The danger of improvisation is that the actor tries to manufacture a result because the clock is ticking and he may feel he should produce SOMETHING. I believe that we should be very patient in improvisation, and simply wait until something happens within our given circumstances. So that's exactly what I did after I sat on the bench, I just waited with the camera turned on me, confident that my action of “to solve a mystery” would begin to work for me, and that I would start to move and speak truly. I did absolutely nothing for what seemed an eternity (it may only have been a few moments). There were occasions where I almost succumbed and was about to speak merely because it would've made me feel like I was doing my job and not as a result of any genuine impulse, but mercifully I resisted and those moments passed.

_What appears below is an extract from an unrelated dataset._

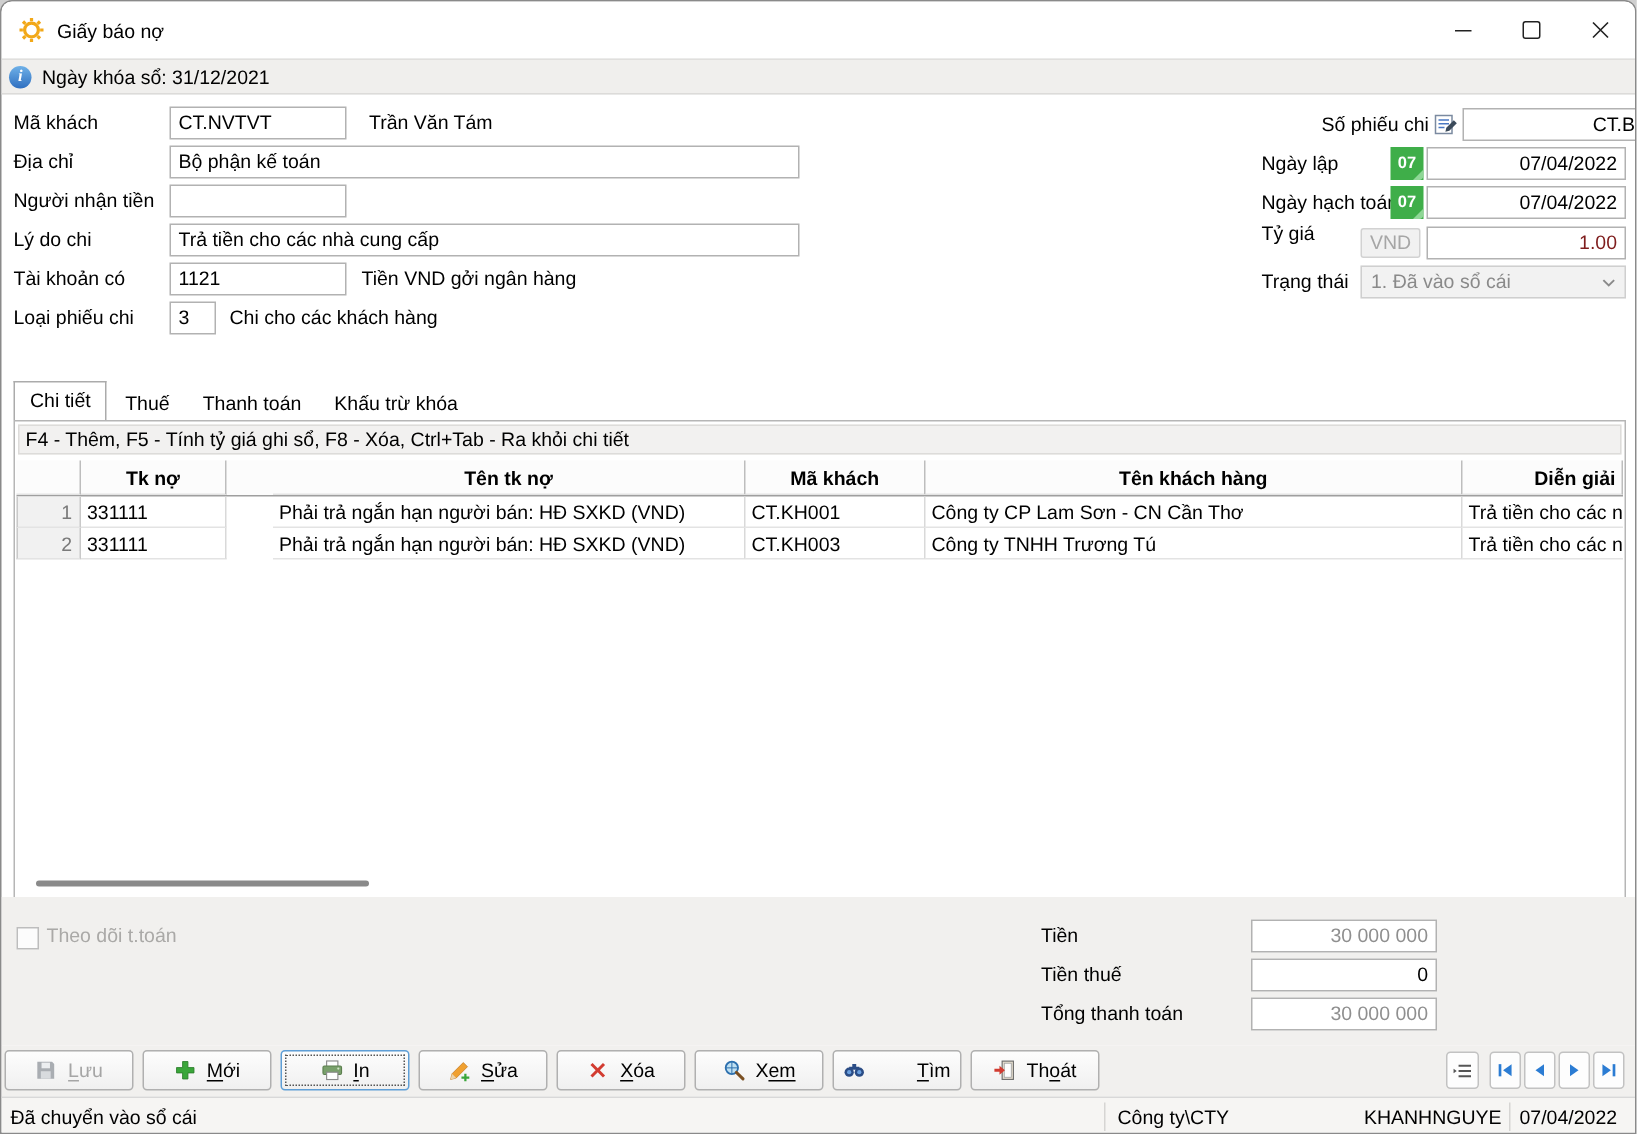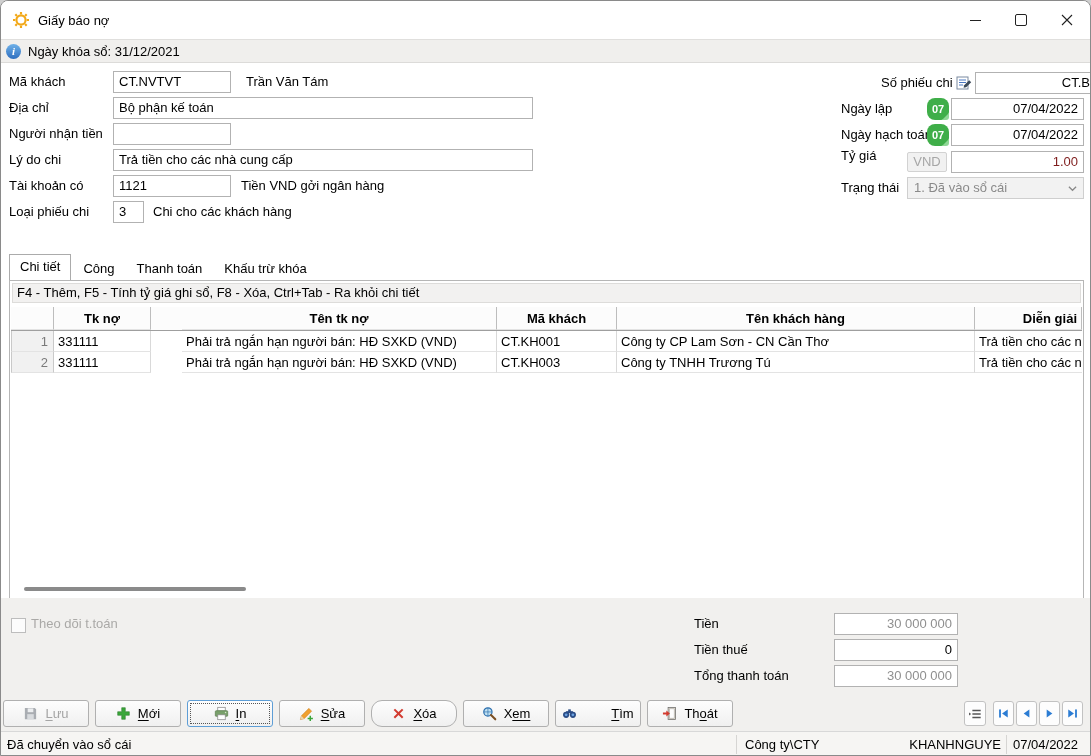"07" .cal { border-radius: 8px -> 0 }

At the beginning of shooting, the camera is always oppressive to me, I am always conscious of it, it is like a flame too close to my face and I want it to go away, and I am horribly self-conscious which means it's almost impossible to do work that is anything other than mechnical. Rouzbeh would disappear for long walks, maybe for 10 or 20 minutes he would go off for, and leave me with the camera rolling, which did make it easier for me to be patient because I may have felt more pressure to produce something had he remained present. Mercifully however, it was not long before my performance instincts took-over, suddenly I love the camera and long to deliver provocative moments for it to record, I am no longer worried about what I should do, but I'm looking around the park, responding to the environment; a couple of unleashed dangerous-dogs come a-sniffing nearby, a squirrel darts across some branches, a jogger cruises by oblivious to the camera, while some schoolgirls giggle at it. For me, this is all grist to the mill, providing me with something concrete to respond to, taking me out of myself, and thus enabling my action to do it's work in my sub-conscious. And, in time, a mystery did emerge, something about dogs from my childhood and something about an old 14 inch black and white television, also from my childhood. And the mystery became about understanding the link between the television and the dogs which was never actually resolved during the improv.

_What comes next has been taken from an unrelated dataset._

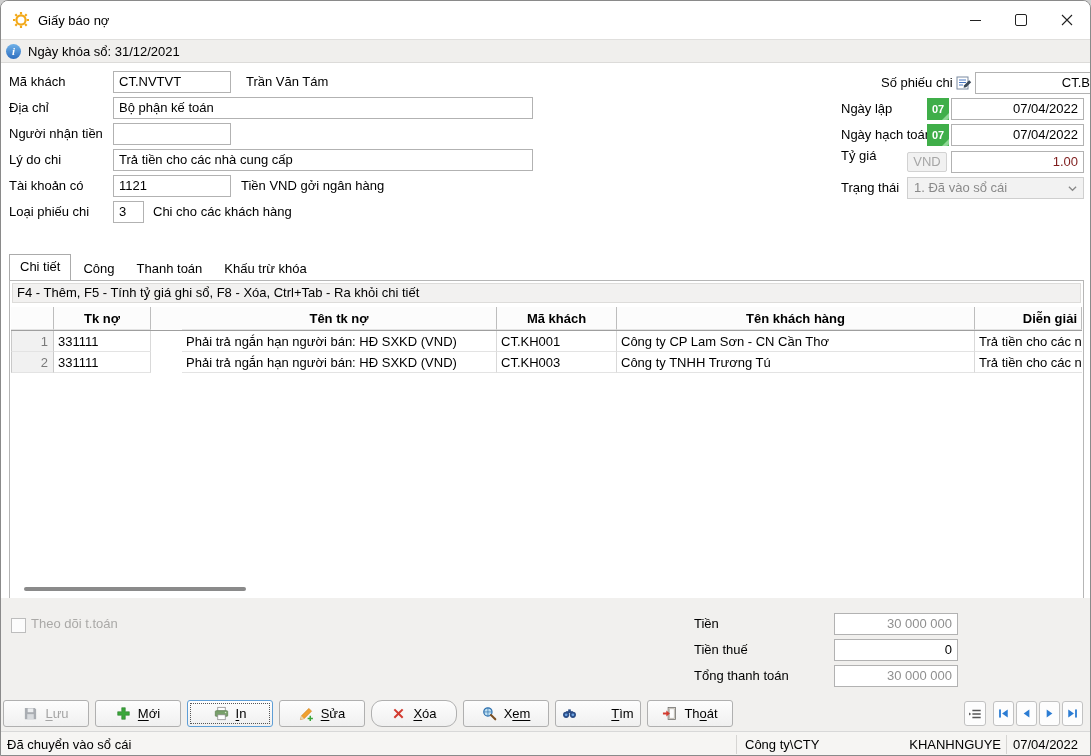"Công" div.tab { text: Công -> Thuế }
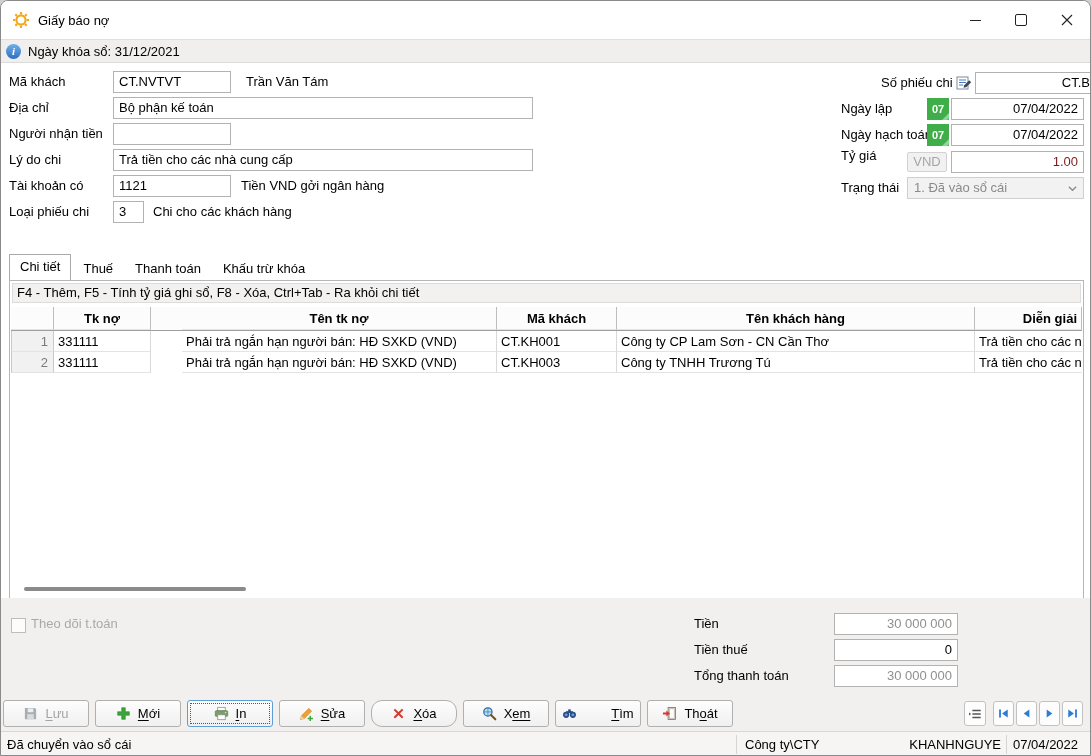"Xóa" div.btn { border-radius: 11px -> none }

Very curiously, after awhile, I began to feel as though the whole of London Fields belonged to me, and that all the passersby were merely extras in the film, orchestrated by Rouzbeh. I also felt as though I was now in a bubble, and that I could not leave the frame within which I had been placed, but not necessarily unwillingly, but more like a character from a Beckett story, voluntarily and involuntarily immobile. I felt sad when Rouzbeh drew the improvisation to a close, after what, he revealed to me, had been a 2 hour non-stop session (I had lost all sense of time). Of course, I was mentally drained, plus the cold weather had started to get to me, which meant I was probably producing very little that was worthwhile by this point, nontheless, I didn't want to leave my little kingdom where I had felt so imprisoned to begin with, but now felt so at home.

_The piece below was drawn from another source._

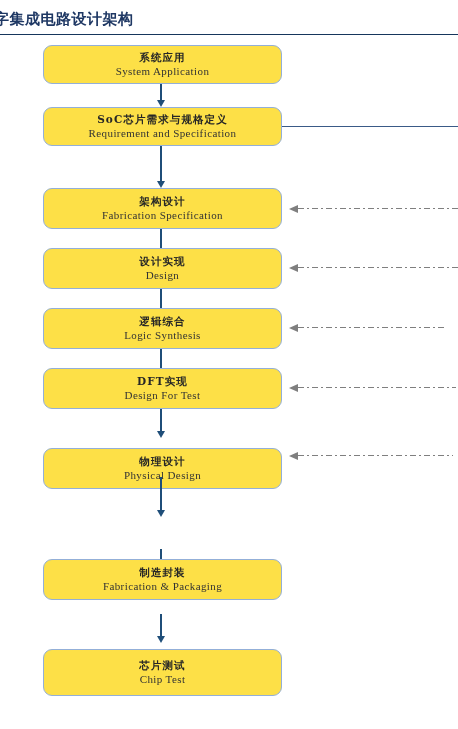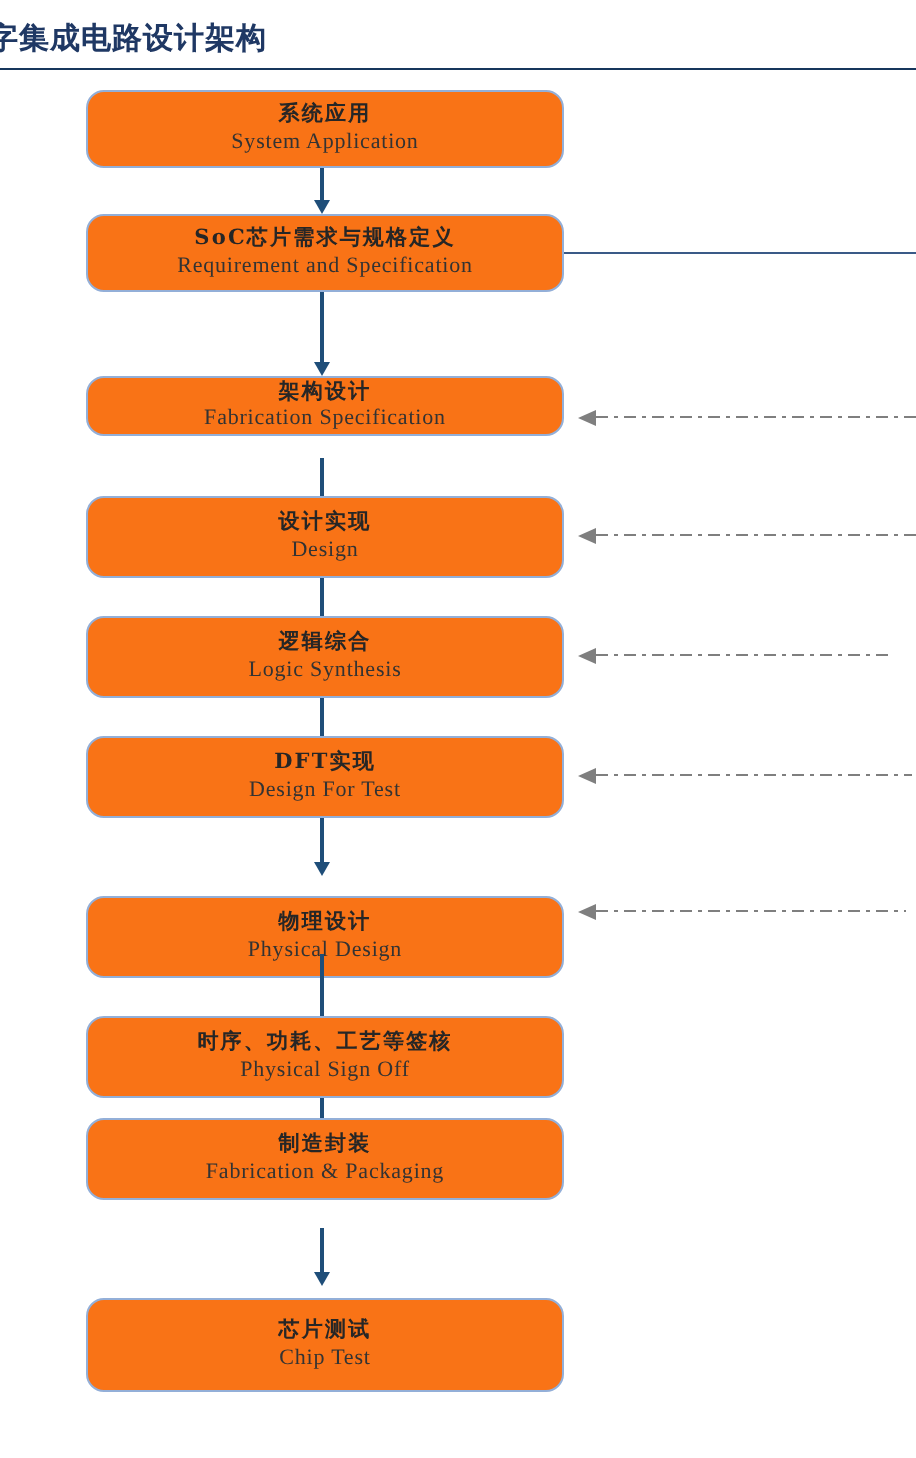"系统应用" .node { background: #f97316 -> #fde047 }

As an actor, I never concern myself with the outcome of my work, I never try to artificially create a result, if a provocative moment is brought forth, then terrific, acknowledge it and move on, it would be false to try to recreate it. I don't know if what I have produced in this film is any good, and I wont know until I see the finished film, and even then I will only measure my performance in relation to my intentions, but of course, in my heart I hope I have done my job well. The most satisfying aspect of my work on Closure Of Catharsis however, was how my technique worked for me, almost independently of any conscious effort on my part, a very real mystery was brought forth, and I tried my best to resolve it. This this is the pay off of an habitual approach to craft.